Wireshark-dev: Re: [Wireshark-dev] FT_STRING, FT_STRINGZPAD, and null padding
From: Guy Harris <gharris@xxxxxxxxx>
Date: Sat, 5 Sep 2020 14:03:57 -0700
On Sep 5, 2020, at 9:51 AM, John Thacker <johnthacker@xxxxxxxxx> wrote:

> On Sat, Sep 5, 2020 at 2:49 AM Guy Harris <gharris@xxxxxxxxx> wrote:
> 
>> OK, here's the types of strings that there can be in protocols.
>> 
>> 1. Counted strings.  A counted string has a count of the number of octets (it might be half the number of octets if it's UTF-16 or UCS-2, but it's really a count of octets).  There is nothing special about null characters, other than "if some software treats the string as a C string, it won't work correctly if the string happens to include a null character, so maybe that software shouldn't treat it as a C string".
>> 
>> 2. Null-terminated, non-counted strings.  A null-terminated, non-counted, string has no count of the number of octets; it runs until a null terminator (8-bit, 16-bit, whatever) is seen.  Obviously, that string can't contain a null terminator.
>> 
>> 3. Padded strings in a fixed-size buffer.  If the string is the length of the buffer, there is no null terminator; otherwise, there's a null terminator; the protocol may specify that all octets after the null terminator, if the string isn't the length of the buffer - 1, must be null, or may say there is no such requirement.
>> 
>> 4. Strings that are counted *and* null-terminated.  This is redundant, but maybe somebody wants to make sure that there's a null at the end, to make life easier for implementations that use C strings internally.  This doesn't *really* make things easier, unless you're in a 100% controlled environment, because, in any environment in which the software has to deal with packets from buggy or malicious senders, and uses C strings internally, they have to make sure there's a null terminator *anyway* - they *can't* just copy the string and blithely assume that a terminating null is part of the counted blob.
>> 
>> In the case of a counted string, if the string is a 7-octet value of "foo\0bar", it should show up as exactly that in the packet tree item; if not, we should fix it to do so.
> 
> So this does not happen, at least not when proto_tree_add_item() is used on a FT_STRING.

Then it should be fixed.

> Things that call tvb_format_text() will end up producing "foo\000bar" (because \0 is not one of the special cases handled, it defaults to using octal in format_text() in epan/strutil.c, which is used for non-printable but valid ASCII characters.

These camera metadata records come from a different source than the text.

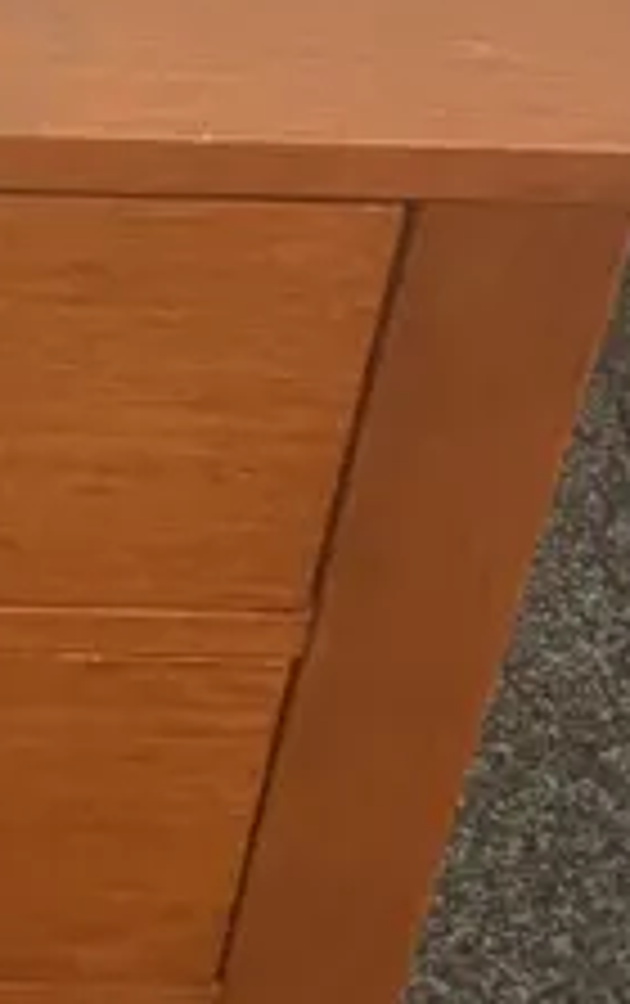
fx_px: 3724
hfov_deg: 9.4
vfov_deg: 15.3
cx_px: -256
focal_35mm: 136
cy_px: 374
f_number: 1.8
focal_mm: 3.99
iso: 250
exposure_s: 1/50
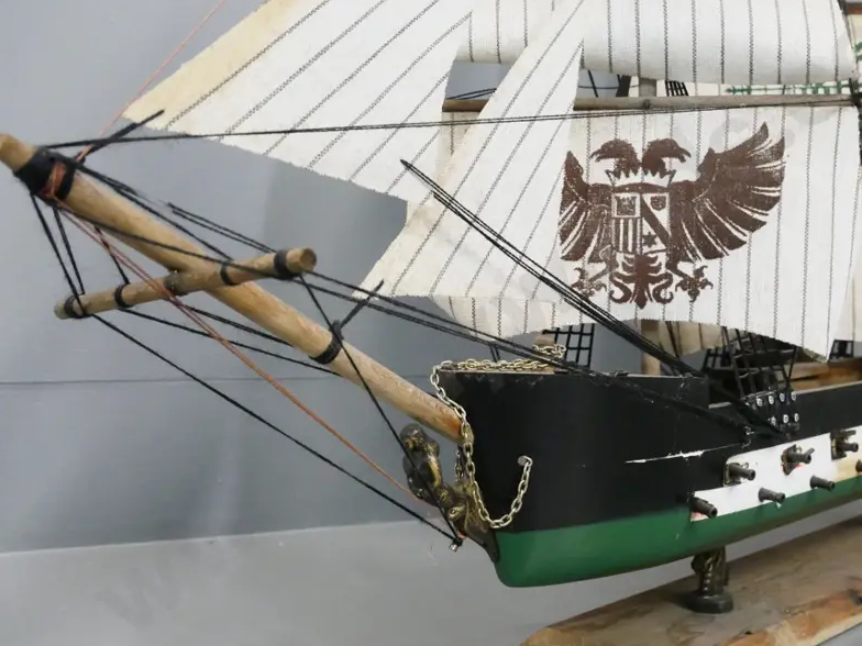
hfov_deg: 40.0
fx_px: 1170
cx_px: 559
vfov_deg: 30.8
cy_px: 282
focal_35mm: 47
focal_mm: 18
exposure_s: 1/50
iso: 3200
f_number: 6.3
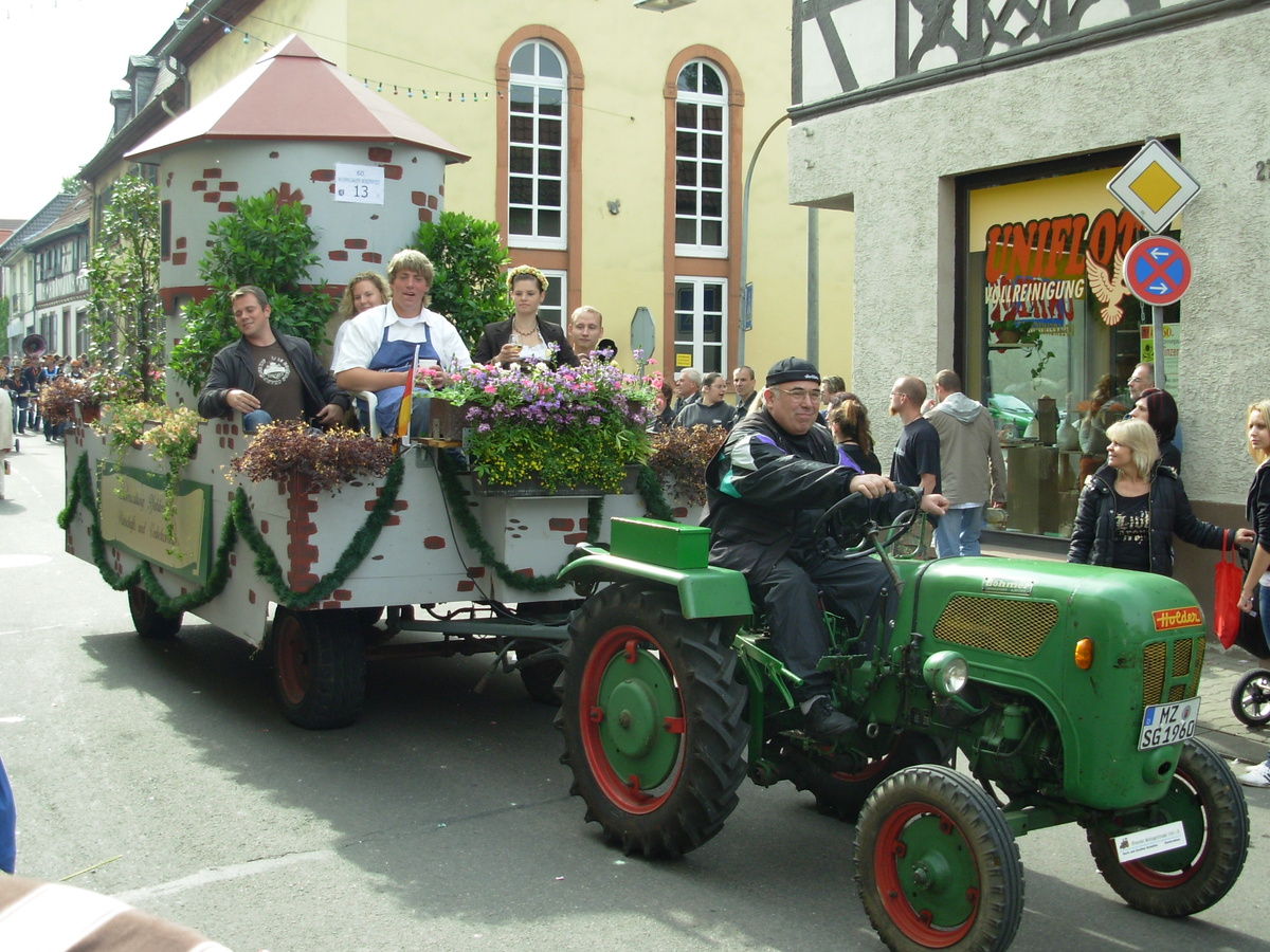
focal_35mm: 45
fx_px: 1651
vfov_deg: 32.2
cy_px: 476
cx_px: 635
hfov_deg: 42.1
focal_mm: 7.5
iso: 50
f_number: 3.1
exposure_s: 1/264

That's acceptable - if there's a control-A, it'll show up as \001, not \1.

> However, proto_tree_add_item() does not do that.
> 
> I tested this by hexediting a pcap (from here: https://gitlab.com/wireshark/wireshark/-/issues/16208) to put a NUL in the middle of a counted FT_STRING, and it looked like this:
> 
> I had applied the patch to allow SSIDs to be UTF-8 in that bug, it looks like this:
> 
> Tag: SSID parameter set: admini\000tración
>     Tag Number: SSID parameter set (0)
>     Tag length: 15
>     SSID: admini
>         [Expert Info (Warning/Undecoded): Trailing stray characters]
> 
> (admini\000tración also showed up in the FT_COLUMN). In the first entry, where \000 shows up, tvb_format_text() is used explicitly and then that text is appended. In the one where it is cut off, proto_tree_add_item() is used. So that is a bug that should be fixed, then, we want to display the trailing characters as well as warn about them?

Display them. yes.  Warn about them, possibly, although, once we display them, the warning might not be necessary.

> Currently, we use FT_STRING for the first of those, FT_STRINGZ for the second of those, FT_STRINGZPAD for the third of those, and FT_STRINGZ for the fourth of those; the difference between the two FT_STRINGZ cases is whether a length was specified or not.
> That helps, but isn't there also FT_UINT_STRING for the common case of counted strings where the count of the number of octets appears immediately before the string? It seems like mostly a helper combining "add a FT_UINT[...] and return its value, then add a FT_STRING with that length." So ideally detect_trailing_stray_characters() should also operate on the string part of FT_UINT_STRING, and that just hasn't been added, correct?

It hasn't been added yet.

A lot of this is a work in progress.  I need to do some regression testing to discover fields that have the incorrect FT_STRING... type; when that's done, I'll update epan/proto.c to fix various issues.